Although it was tough going at first, DeWeese responded to his customers’ needs, which centered on being open after work was over. Slowly, his 2,500 square-foot space adjacent to his father-in-law’s small grocery store expanded to 9,000 square-feet, with his customer base eventually including factories, schools, and businesses.
As an early competitor to the Maxbauers across town, DeWeese said the distance at that time seemed so great that it wasn’t an issue.
Plus, the Maxbauer brothers were very welcoming to him as a new hardware merchant.
“I’ve never forgotten the fact that Bill and Johnny called me up and told me they would help me clerk that first day. They also sent me flowers and told me that if I ran out of something, they would help resupply it with something from their warehouse,” DeWeese said. “Every year after that, Johnny would call me on Christmas Eve to wish me Merry Christmas. It’s something I will never forget.”
To that end, DeWeese says he has no problem with other stores coming into town, even the hardware giants.
“I have no animosity towards [the big box stores.] At first we felt a slight change in sales, but we had our customers back after a short time,” he said. “Also, I made it a point to call the managers at Home Depot and Lowe’s and tell them if there’s something they can’t help their customers with, I’d be happy to do it.
“They were astounded.”
To remain competitive, DeWeese applied to be a Do It Best retailer in 1986. The process wasn’t easy – pristine credit and a well-run store are just the beginning – but buying from the international supplier keeps DeWeese’s pricing in line, he said.
“It keeps us viable.
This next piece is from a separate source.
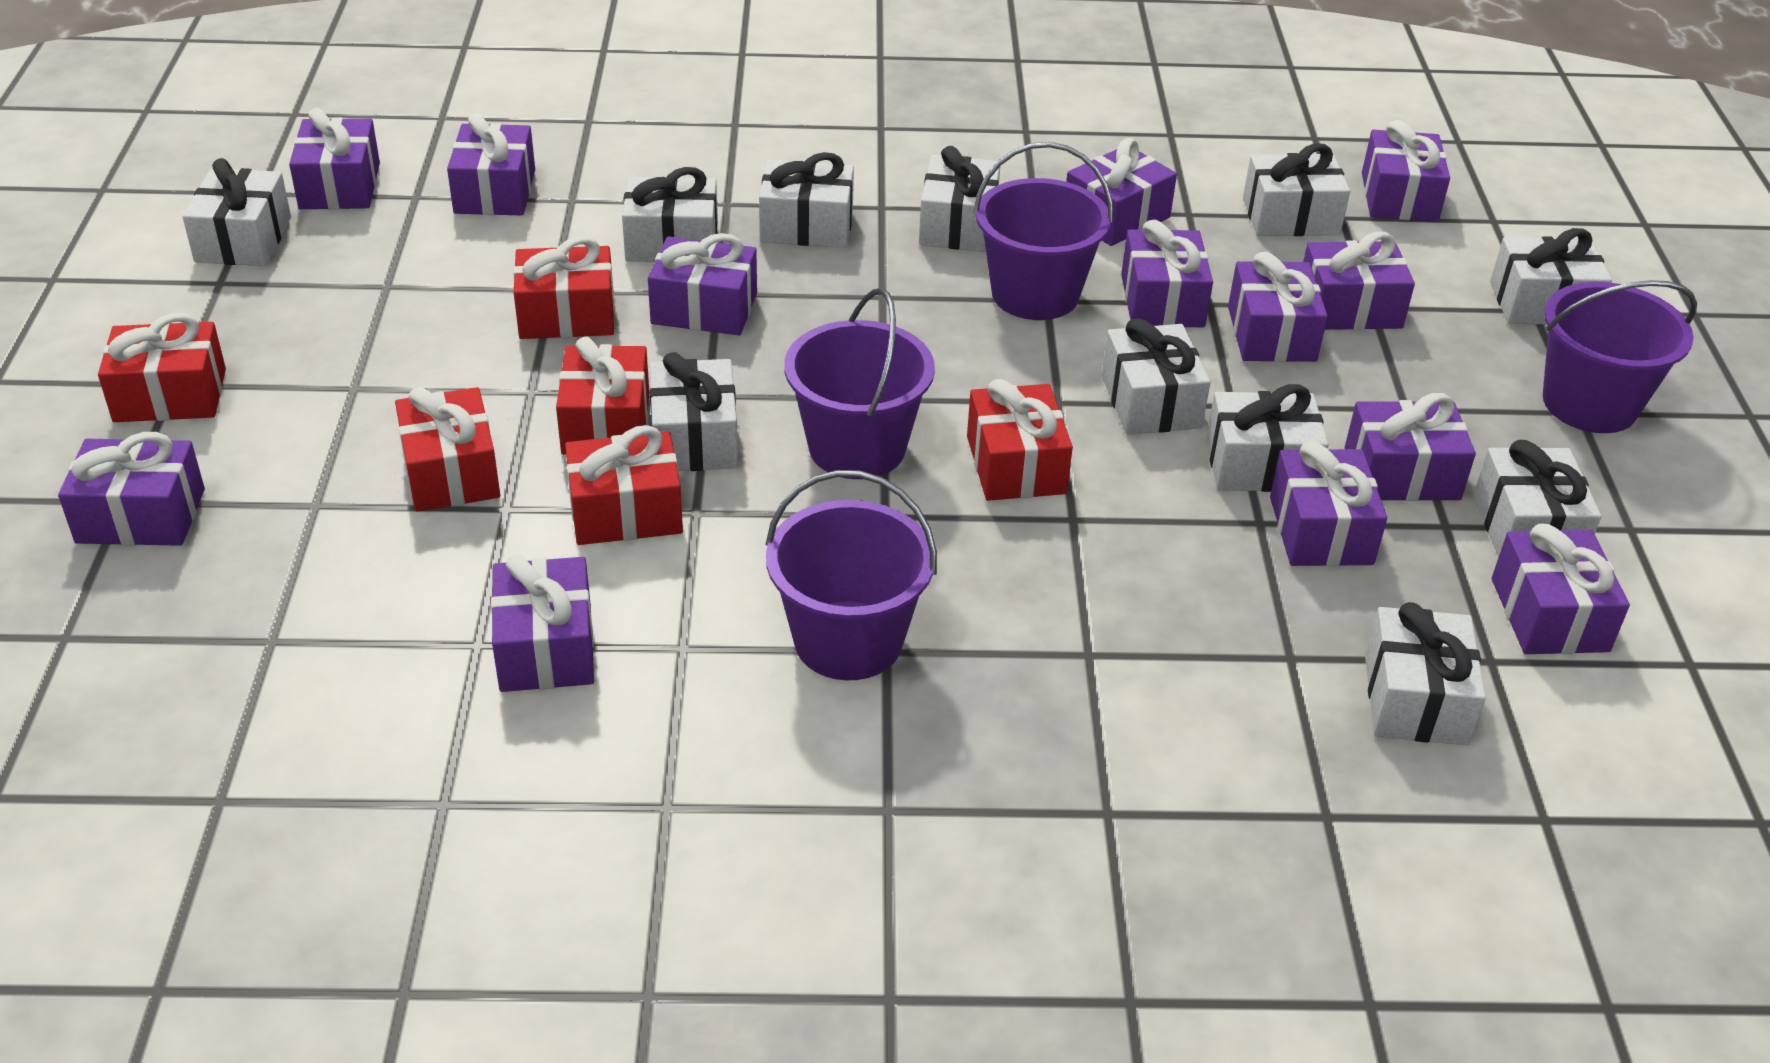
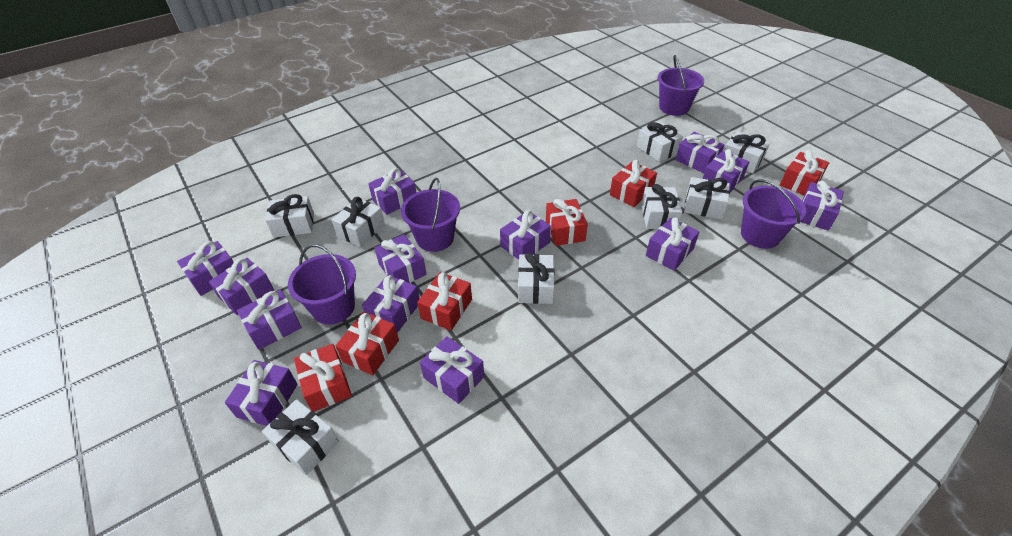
white gift: 11 -> 8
It’s an upbeat, clean organization and it was a dream come true to join them,” he said. “It’s one of the world’s largest hardware suppliers; you don’t just get in – you have to be remarkable.”
Although DeWeese’s inventory is tracked using barcodes, he still holds tight to some time-honored methods, like longhand math at the counter.
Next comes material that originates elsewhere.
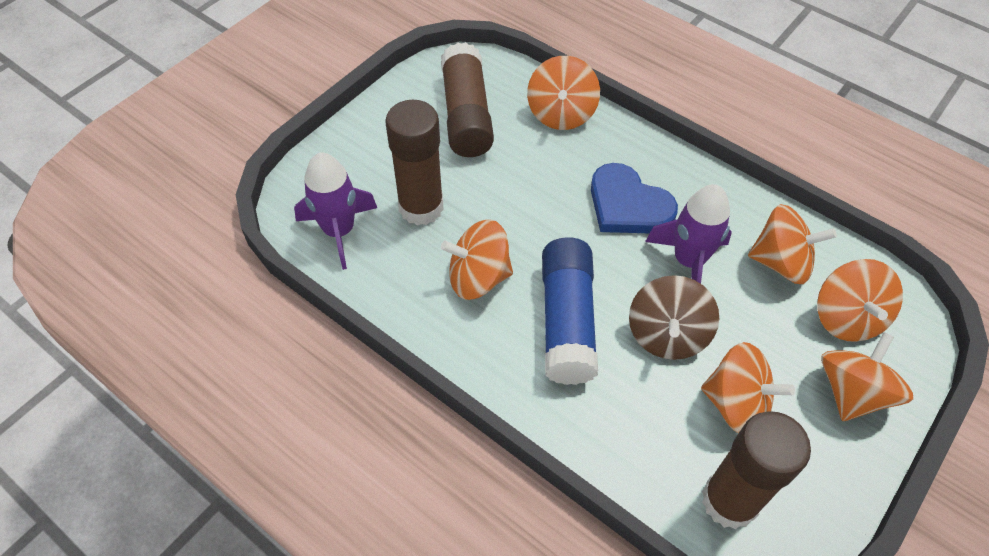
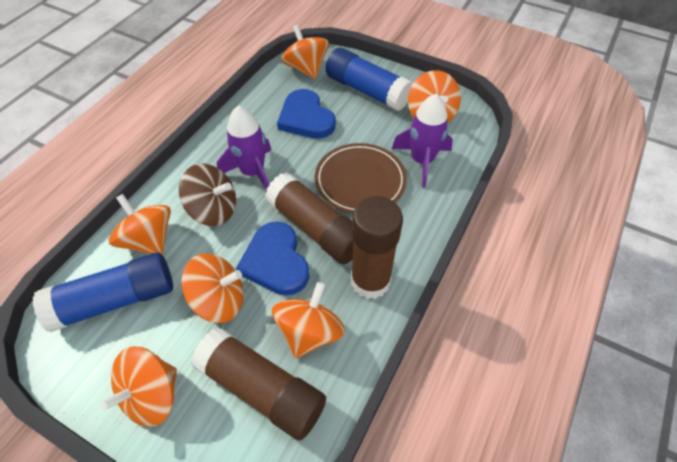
blue glue stick: 1 -> 2
blue heart: 1 -> 2
brown plate: 0 -> 1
“The Yooper in me likes the longhand, I guess,” he said. “I have the ability to do a lot of things in my head and I think it relaxes the customer, too.”
DeWeese also makes a point of greeting and thanking every customer that walks through his door and trains his staff to do the same.
“I like to greet people and when I say thank you, I mean it,” he said. “You’ve got to make it a friendly place.”
As a veteran, DeWeese said he’s been saddened by the gradual lack of American-made goods that he can sell. Nonetheless, whenever he can buy domestic, he does.
“I fly the American flag every single day and as a veteran of the service, I’m a sentimental guy when it comes to our country,” he said. “Every single thing I can possibly humanly get that is made in the U.S., I will buy. But mostly our stuff is made overseas.”
Although DeWeese is now at an age where many of his colleagues have retired, he says he has no definite plans for succession. His wife Sally oversees payroll and the like; son Rob works alongside him in the store and his other two children have other business interests, he said.
Still, he has hopes for the future of DeWeese Hardware.
“I would hope that some of the family would want to continue it, though we don’t have any definite plans,” he said. “Even with everything that’s going on, there’s still a place for the independent American businessman.”